Some time ago I got the chance to try a custom Rivendell, built for local cyclist and bicycle mechanic Jim A. I had been eying this beautiful bicycle in Jim's corner at Harris Cyclery for a couple of years now and did not have the nerve to ride it. But as my curiosity grew and my bike handling skills improved, the stars finally aligned and it all culminated in a test ride.
I rode the bicycle for a 5-8 mile loop through the suburbs with some hills. While I did not put the bike "through the paces" (I was still pretty nervous about marring its pristine condition), I did get a basic sense for its handling and speed. And... my main impression was that it handled similarly to my Mercian - to a freewheel, geared version of it, that is. The acceleration, the turning, and just the general feel of the Rivendell felt so similar that it was as if I was riding a different version of my own bike. With the handlebars set up for Jim but the saddle lowered for me, I was more upright than I wanted to be, and also there was some toe overlap with the front wheel, so on my own bike the specs would be a little different.
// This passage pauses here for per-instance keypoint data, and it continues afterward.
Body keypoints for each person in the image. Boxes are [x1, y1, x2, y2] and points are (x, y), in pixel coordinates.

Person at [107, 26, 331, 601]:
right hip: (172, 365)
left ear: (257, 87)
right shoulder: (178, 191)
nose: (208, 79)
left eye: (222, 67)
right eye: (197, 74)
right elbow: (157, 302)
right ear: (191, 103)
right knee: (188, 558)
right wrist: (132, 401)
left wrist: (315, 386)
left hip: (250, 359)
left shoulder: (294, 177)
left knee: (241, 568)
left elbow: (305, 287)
But otherwise it felt comfortable, while also being lighter and more responsive than the stock Rivendell Sam Hillborne I own.
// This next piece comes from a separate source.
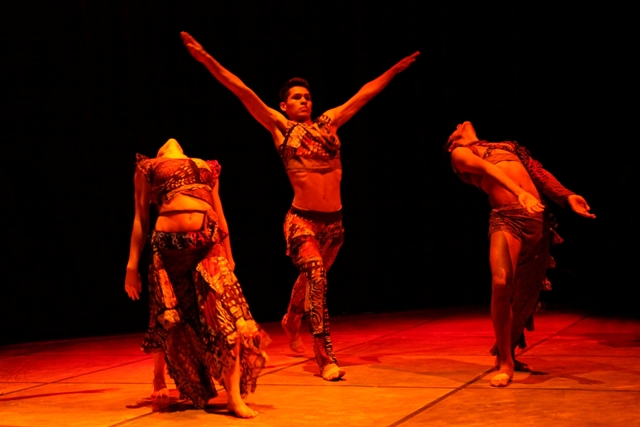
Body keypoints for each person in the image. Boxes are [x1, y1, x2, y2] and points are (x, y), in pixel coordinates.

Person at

It is hard to believe that 2000 was 12 years ago, but time does fly. Since they opened shop in 1994, Rivendell's philosophy has been shifting consistently in the direction of wider tires, hardier tubing, upright handlebars, greater off-road capacity, and reinforced frames (double top tubes, diagonal tubes, etc.). But in the past they did offer more roadish models that were essentially classic lugged steel road-to-trail bikes with decent tire clearances - nothing fancier or more eccentric than that. Trying a custom bicycle from this period was a treat, and has helped me understand the company's history. Many thanks to Jim A. for allowing me to ride his bike and to share these pictures.